Problem 1: Print the rows of the collection entries word for word, starting at the line that contains "locality: Iter Aegaeum." and ending at the line that contains "locality: Holbrook.", both lines included.

TEXAS COURT OF APPEALS, THIRD DISTRICT, AT AUSTIN
NO. 03-94-00319-CR
Walter Kelsey, Jr., Appellant
v.
The State of Texas, Appellee
FROM THE DISTRICT COURT OF TRAVIS COUNTY, 331ST JUDICIAL DISTRICT
NO. 0931709, HONORABLE LARRY FULLER, JUDGE PRESIDING
PER CURIAM
A jury found Walter Kelsey, Jr., guilty of aggravated sexual assault of a child. The jury assessed sentence at six years' imprisonment. He appeals by seven points of error, challenging the allowance of testimony and prosecutorial comments touching on extraneous offenses. We will affirm the judgment.
BACKGROUND
We need not recount all of the testimony because Kelsey does not challenge the sufficiency of the evidence supporting his conviction. We will review the testimony necessary to illuminate our discussion of the purported harm of allowing the challenged testimony.
The forty-five-year-old Kelsey and the complainant, B.E., a boy less than fourteen years old, were neighbors along a creek. Their relationship began with a trading of video game cartridges. B.E. eventually considered Kelsey a big brother of sorts, filling the void of his strained relationship with his stepfather. Kelsey gave the complainant a video cassette recorder, a stereo turntable, and a bicycle; Kelsey told him that, since he had bought the bike as part of a pair with his wife, he no longer needed it after she left him. The complainant told his mother that he received these items for doing yard work.

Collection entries

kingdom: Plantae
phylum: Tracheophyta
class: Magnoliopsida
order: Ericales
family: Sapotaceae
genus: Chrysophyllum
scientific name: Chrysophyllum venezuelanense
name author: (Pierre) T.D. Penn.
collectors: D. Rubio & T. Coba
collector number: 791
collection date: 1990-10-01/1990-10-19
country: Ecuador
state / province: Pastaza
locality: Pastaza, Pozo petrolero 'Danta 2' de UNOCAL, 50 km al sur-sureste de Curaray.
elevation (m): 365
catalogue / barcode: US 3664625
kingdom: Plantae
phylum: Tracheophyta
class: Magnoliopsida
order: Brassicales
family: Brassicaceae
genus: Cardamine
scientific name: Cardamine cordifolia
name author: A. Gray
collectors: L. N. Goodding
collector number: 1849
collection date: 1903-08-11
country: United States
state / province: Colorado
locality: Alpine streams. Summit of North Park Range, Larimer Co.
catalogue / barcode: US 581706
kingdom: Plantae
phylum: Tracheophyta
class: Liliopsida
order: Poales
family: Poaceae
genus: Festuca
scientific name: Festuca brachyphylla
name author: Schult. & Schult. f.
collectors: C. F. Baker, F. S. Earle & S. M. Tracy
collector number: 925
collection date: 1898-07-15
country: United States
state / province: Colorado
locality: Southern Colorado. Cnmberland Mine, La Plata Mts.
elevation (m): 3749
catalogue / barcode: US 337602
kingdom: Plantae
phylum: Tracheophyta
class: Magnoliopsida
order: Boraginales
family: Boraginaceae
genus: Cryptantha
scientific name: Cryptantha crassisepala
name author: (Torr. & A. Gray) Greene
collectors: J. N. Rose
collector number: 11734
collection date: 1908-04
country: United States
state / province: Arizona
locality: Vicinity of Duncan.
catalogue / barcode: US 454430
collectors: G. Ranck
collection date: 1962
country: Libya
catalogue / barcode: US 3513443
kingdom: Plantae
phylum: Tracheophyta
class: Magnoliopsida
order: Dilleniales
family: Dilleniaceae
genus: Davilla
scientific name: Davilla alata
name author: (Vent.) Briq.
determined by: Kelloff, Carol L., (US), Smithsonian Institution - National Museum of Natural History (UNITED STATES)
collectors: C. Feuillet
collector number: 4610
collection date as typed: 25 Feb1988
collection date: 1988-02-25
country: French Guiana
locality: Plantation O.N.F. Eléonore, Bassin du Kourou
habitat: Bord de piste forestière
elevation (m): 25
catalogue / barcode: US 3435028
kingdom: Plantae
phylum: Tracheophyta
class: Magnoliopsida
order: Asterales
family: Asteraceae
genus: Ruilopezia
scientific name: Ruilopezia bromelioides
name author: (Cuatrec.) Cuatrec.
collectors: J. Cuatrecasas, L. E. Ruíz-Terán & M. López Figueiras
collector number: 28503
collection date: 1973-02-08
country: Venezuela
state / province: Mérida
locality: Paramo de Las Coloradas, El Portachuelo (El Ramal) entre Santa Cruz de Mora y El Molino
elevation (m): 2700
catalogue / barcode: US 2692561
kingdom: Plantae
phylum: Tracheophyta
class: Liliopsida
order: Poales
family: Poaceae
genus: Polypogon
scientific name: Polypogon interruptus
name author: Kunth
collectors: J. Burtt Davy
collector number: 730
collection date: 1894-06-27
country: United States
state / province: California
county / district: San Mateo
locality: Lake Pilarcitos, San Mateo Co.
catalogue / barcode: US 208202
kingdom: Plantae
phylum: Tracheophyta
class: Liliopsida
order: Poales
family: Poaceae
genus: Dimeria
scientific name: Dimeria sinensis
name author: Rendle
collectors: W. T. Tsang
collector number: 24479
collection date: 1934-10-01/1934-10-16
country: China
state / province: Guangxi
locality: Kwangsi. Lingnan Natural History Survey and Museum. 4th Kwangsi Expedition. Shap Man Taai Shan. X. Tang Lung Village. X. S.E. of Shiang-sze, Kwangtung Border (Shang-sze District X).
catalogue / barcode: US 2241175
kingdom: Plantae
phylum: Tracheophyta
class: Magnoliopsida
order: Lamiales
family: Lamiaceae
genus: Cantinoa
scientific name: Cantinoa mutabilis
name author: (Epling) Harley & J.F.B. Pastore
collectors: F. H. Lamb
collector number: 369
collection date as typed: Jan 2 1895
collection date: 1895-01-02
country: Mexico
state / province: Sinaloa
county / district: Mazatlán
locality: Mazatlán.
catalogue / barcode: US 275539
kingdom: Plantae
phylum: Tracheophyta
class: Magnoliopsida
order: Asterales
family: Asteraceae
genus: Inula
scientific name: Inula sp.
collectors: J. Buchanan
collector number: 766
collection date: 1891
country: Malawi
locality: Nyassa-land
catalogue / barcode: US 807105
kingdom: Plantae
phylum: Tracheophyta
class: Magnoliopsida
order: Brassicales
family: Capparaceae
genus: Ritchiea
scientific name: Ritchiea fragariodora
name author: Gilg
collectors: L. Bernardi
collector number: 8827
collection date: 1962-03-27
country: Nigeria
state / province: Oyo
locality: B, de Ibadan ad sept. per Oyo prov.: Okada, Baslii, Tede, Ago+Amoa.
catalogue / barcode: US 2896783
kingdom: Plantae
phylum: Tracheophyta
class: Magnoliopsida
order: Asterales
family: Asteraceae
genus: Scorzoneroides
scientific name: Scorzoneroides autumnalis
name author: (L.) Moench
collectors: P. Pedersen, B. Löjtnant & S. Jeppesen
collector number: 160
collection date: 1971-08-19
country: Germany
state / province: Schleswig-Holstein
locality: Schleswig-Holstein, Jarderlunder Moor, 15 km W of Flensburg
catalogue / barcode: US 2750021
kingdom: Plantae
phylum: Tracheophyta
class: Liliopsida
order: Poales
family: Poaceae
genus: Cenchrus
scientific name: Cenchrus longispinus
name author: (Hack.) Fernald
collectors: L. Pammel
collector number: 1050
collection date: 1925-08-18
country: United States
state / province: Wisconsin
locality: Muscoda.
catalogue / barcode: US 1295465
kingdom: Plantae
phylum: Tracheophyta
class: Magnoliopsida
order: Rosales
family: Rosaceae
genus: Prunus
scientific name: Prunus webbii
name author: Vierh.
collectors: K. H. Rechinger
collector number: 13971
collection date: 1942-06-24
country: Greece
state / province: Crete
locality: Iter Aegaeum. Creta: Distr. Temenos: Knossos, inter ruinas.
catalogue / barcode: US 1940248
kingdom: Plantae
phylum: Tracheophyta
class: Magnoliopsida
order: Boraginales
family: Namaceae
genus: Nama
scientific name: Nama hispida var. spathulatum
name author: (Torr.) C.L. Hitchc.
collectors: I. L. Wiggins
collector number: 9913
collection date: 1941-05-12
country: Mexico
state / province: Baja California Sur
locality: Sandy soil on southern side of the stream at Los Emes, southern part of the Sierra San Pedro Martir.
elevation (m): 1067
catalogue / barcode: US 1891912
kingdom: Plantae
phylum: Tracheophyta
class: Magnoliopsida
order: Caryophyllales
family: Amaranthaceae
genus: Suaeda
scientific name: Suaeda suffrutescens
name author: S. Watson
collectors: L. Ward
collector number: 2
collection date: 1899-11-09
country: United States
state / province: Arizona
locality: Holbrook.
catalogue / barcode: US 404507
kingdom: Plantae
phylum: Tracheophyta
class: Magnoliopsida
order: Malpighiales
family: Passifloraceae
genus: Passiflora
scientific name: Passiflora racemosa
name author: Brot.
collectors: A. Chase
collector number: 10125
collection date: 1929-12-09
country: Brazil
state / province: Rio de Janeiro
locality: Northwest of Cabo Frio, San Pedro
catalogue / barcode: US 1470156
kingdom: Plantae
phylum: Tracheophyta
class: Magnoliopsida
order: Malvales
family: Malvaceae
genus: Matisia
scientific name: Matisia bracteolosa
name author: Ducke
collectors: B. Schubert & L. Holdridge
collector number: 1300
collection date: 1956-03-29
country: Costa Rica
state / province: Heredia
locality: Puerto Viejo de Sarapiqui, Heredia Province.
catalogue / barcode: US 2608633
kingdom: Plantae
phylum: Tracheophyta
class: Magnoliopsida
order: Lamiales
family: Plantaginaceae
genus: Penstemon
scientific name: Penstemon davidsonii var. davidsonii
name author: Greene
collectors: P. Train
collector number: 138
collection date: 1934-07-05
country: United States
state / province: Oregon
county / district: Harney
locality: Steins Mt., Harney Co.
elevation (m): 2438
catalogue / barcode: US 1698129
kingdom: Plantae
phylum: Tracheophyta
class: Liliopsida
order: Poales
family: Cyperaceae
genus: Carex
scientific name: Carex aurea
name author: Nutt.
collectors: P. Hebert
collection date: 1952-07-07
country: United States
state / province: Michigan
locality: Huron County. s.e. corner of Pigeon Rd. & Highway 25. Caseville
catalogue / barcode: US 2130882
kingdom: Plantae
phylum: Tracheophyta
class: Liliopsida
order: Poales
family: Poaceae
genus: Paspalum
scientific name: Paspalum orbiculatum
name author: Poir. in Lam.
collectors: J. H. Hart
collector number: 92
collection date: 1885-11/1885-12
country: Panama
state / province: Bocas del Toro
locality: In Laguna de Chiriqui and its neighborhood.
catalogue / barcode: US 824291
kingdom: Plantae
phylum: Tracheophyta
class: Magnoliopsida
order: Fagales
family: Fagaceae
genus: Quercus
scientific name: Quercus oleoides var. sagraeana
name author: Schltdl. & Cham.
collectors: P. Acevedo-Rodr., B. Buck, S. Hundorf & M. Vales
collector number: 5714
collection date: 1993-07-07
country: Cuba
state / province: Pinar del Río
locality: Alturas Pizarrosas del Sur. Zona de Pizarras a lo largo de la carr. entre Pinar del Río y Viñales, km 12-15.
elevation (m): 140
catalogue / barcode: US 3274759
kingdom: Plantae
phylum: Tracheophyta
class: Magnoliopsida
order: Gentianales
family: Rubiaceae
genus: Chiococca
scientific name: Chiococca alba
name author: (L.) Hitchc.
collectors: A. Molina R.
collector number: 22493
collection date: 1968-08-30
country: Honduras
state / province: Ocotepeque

Problem 2: In the court opinion, what sentence did the jury assess?

Exercise output 1:
locality: Iter Aegaeum. Creta: Distr. Temenos: Knossos, inter ruinas.
catalogue / barcode: US 1940248
kingdom: Plantae
phylum: Tracheophyta
class: Magnoliopsida
order: Boraginales
family: Namaceae
genus: Nama
scientific name: Nama hispida var. spathulatum
name author: (Torr.) C.L. Hitchc.
collectors: I. L. Wiggins
collector number: 9913
collection date: 1941-05-12
country: Mexico
state / province: Baja California Sur
locality: Sandy soil on southern side of the stream at Los Emes, southern part of the Sierra San Pedro Martir.
elevation (m): 1067
catalogue / barcode: US 1891912
kingdom: Plantae
phylum: Tracheophyta
class: Magnoliopsida
order: Caryophyllales
family: Amaranthaceae
genus: Suaeda
scientific name: Suaeda suffrutescens
name author: S. Watson
collectors: L. Ward
collector number: 2
collection date: 1899-11-09
country: United States
state / province: Arizona
locality: Holbrook.

Exercise output 2: Six years' imprisonment.